A square is formed such that its opposite sides are tangential to the hyperbola $x^2-y^2=1$. Determine which of the following is/are true
(A) Side length of largest possible square is $2$
(B) Side length of largest possible square is $2\sqrt 2$.
(C) Side length of smallest possible square is $2^{\frac{3}{4}}$.
(D) Side length of smallest possible square is $2^{\frac{5}{4}}$.
Solution given
Length of Diagonal of square must be greater than or equal to distance between points of tangency.
Why above statement must be true? Can we prove this?
After drawing figure it seems correct but can we prove this mathematically.
The longest possible length between two points on a square is the length of the diagonal. Since the two points of tangency are, by hypothesis, on the square, the distance between them must certainly be less than or equal to the length of the diagonal.

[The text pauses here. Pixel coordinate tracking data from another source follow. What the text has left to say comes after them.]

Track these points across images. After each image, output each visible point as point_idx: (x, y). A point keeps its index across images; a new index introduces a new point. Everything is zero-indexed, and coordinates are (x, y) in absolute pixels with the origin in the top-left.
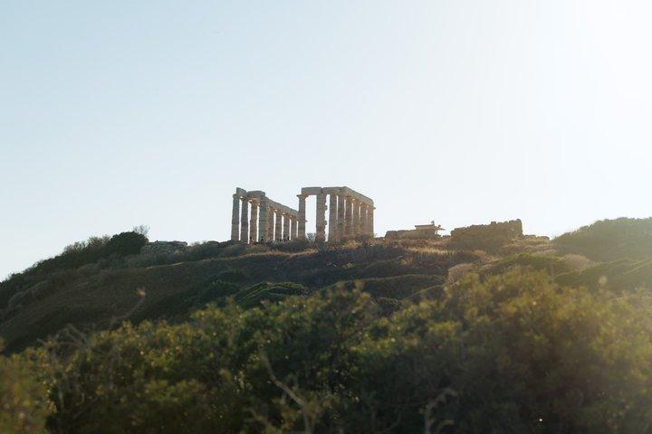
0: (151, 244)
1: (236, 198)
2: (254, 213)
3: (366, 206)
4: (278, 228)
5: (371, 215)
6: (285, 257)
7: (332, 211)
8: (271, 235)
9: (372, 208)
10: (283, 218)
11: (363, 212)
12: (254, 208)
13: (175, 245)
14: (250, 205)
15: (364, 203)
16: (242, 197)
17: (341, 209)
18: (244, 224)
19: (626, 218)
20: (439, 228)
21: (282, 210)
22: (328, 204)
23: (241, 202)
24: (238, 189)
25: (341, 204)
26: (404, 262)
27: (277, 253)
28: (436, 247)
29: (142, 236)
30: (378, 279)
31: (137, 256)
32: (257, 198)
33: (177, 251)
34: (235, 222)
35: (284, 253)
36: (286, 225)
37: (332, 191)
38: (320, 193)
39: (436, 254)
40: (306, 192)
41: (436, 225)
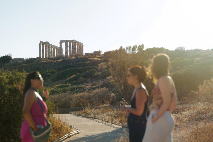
0: (13, 59)
1: (40, 44)
2: (46, 49)
3: (81, 45)
4: (54, 53)
5: (82, 48)
6: (53, 62)
7: (70, 47)
8: (52, 55)
9: (83, 46)
10: (55, 50)
11: (80, 47)
12: (46, 47)
13: (20, 59)
14: (44, 46)
15: (80, 45)
16: (42, 44)
17: (73, 47)
18: (43, 52)
19: (155, 48)
20: (101, 52)
21: (55, 47)
22: (68, 45)
23: (42, 45)
24: (40, 41)
25: (73, 45)
26: (87, 63)
27: (51, 61)
28: (98, 58)
29: (10, 57)
30: (78, 68)
31: (8, 63)
32: (47, 44)
33: (21, 61)
34: (40, 52)
35: (53, 61)
36: (57, 52)
37: (70, 41)
38: (66, 42)
39: (97, 60)
40: (62, 42)
41: (100, 51)
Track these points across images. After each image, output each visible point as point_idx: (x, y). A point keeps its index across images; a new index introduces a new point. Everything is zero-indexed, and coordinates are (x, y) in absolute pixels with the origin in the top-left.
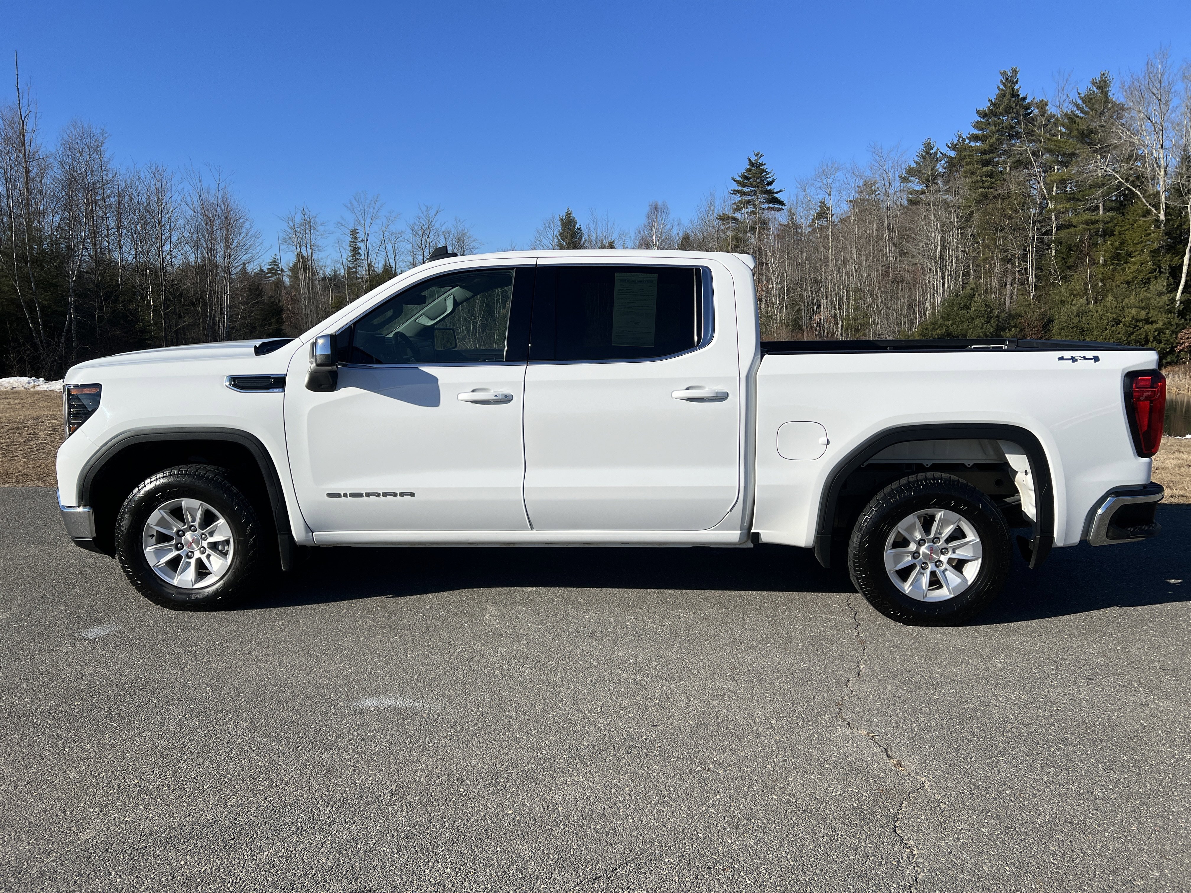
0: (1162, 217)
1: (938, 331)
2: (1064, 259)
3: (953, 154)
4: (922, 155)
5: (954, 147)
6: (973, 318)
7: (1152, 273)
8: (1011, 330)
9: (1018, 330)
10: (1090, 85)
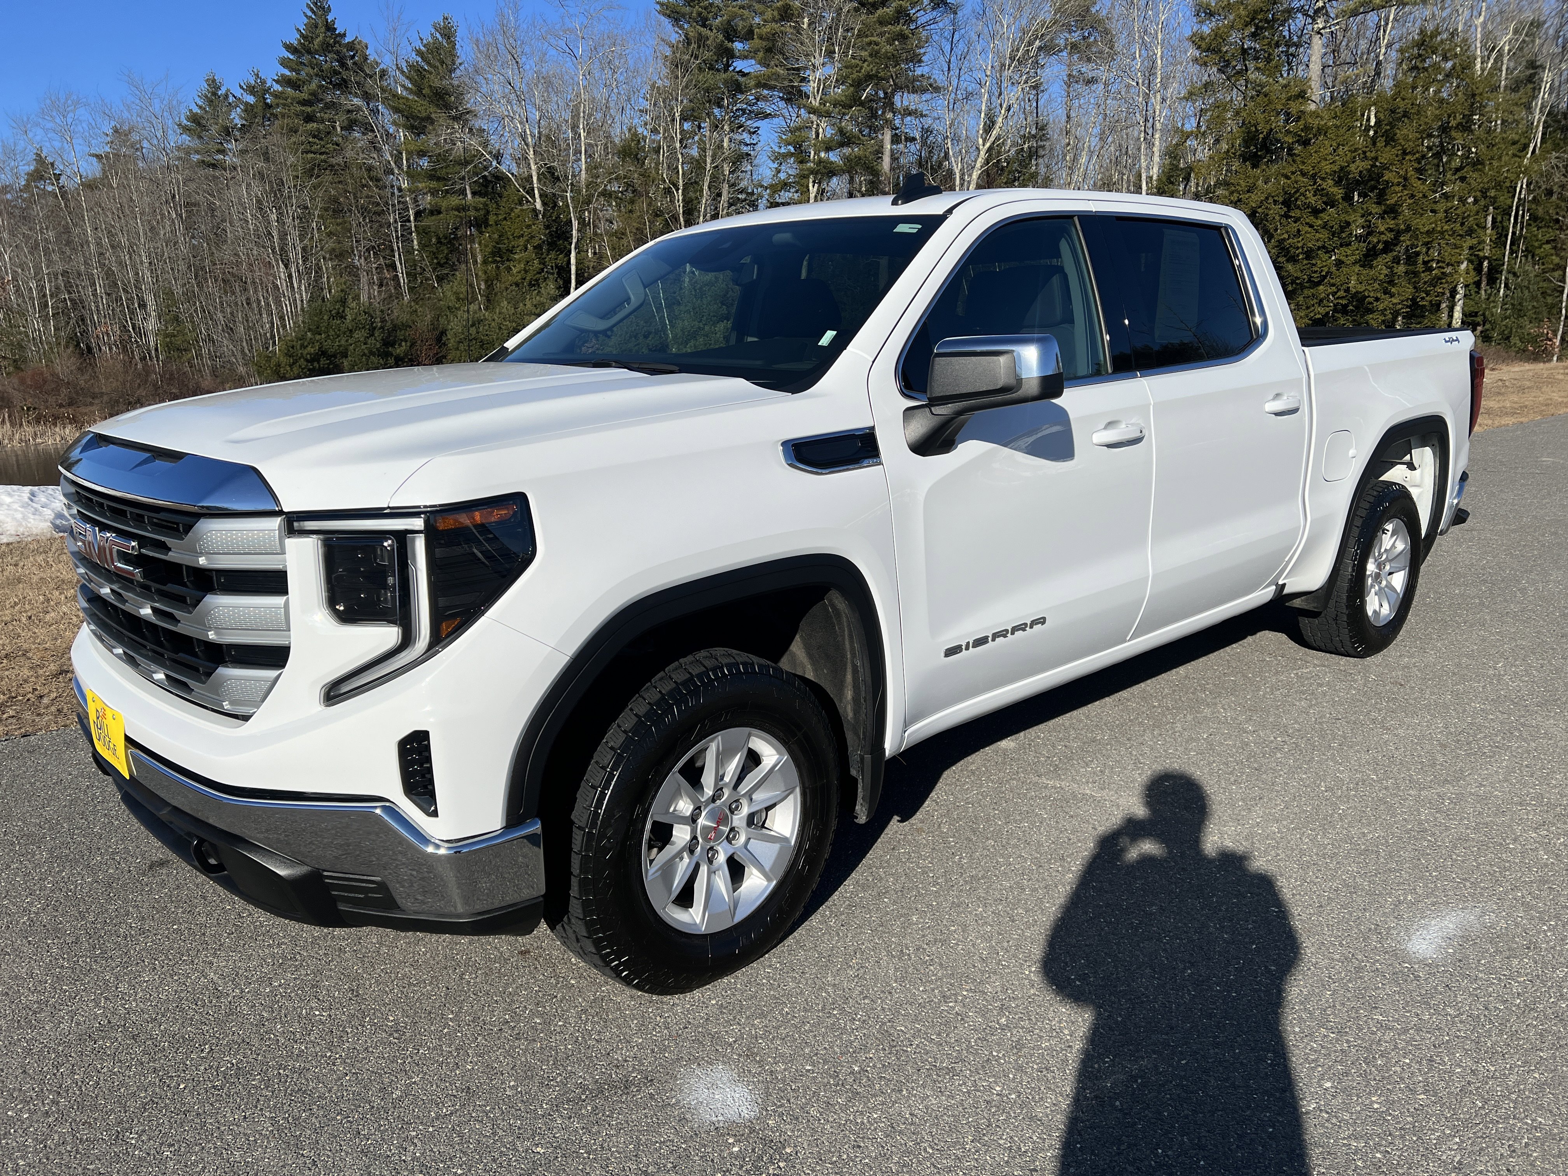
0: (539, 205)
1: (309, 348)
2: (434, 254)
3: (251, 99)
4: (206, 96)
5: (251, 90)
6: (351, 331)
7: (540, 273)
8: (400, 345)
9: (408, 344)
10: (433, 31)
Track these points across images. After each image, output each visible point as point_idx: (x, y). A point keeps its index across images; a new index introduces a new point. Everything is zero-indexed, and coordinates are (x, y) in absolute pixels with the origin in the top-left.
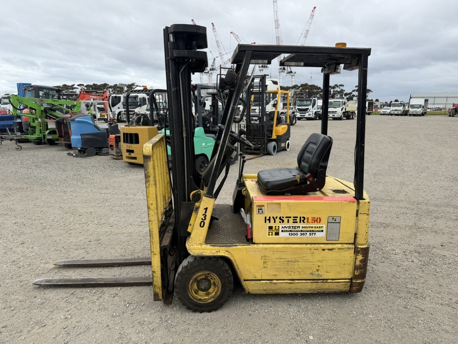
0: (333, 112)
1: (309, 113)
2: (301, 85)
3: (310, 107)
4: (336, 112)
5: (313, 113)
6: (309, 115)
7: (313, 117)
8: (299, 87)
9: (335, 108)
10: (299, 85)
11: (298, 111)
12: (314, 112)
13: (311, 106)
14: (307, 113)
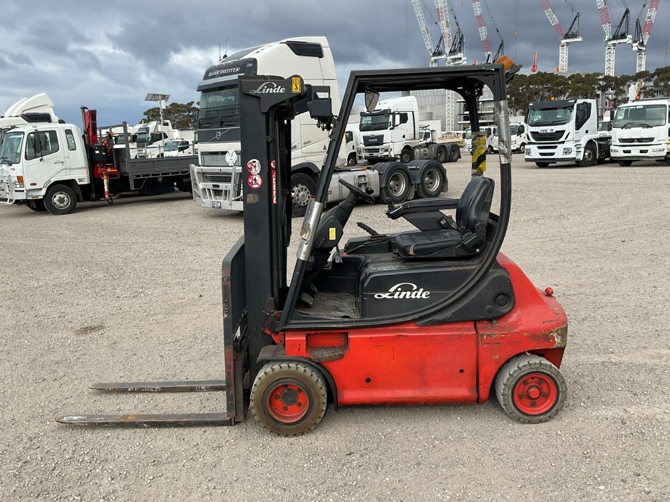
0: (640, 140)
1: (566, 145)
2: (657, 70)
3: (569, 127)
4: (652, 139)
5: (578, 146)
6: (567, 151)
7: (580, 157)
8: (653, 76)
9: (648, 127)
10: (652, 71)
11: (533, 140)
12: (583, 143)
13: (572, 124)
14: (559, 146)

To prove that the diagonal is the greatest length in the square, we can just consider an arbitrary pair of points in a square and consider the possible distances. If the two points are $(x_1,y_1)$ and $(x_2,y_2)$, then the squared distance between them is
$$(x_2-x_1)^2 + (y_2-y_1)^2 = a^2 + b^2$$
If $s$ is the side length of the square, then obviously the greatest purely vertical or purely horizontal distance in the square is $s$. This gives us an upper bound on the squared distance, when $a=b=s$, of
$$ s^2 + s^2 = 2s^2 $$
and, since the square root is increasing, the upper bound on the distance is $s\sqrt{2}$. To prove that this upper bound is a maximum, we just have to show that it can be achieved. Consider the two points to be on opposite corners of the square, and we calculate the distance between them (the diagonal of the square) to be $s\sqrt{2}$ as well.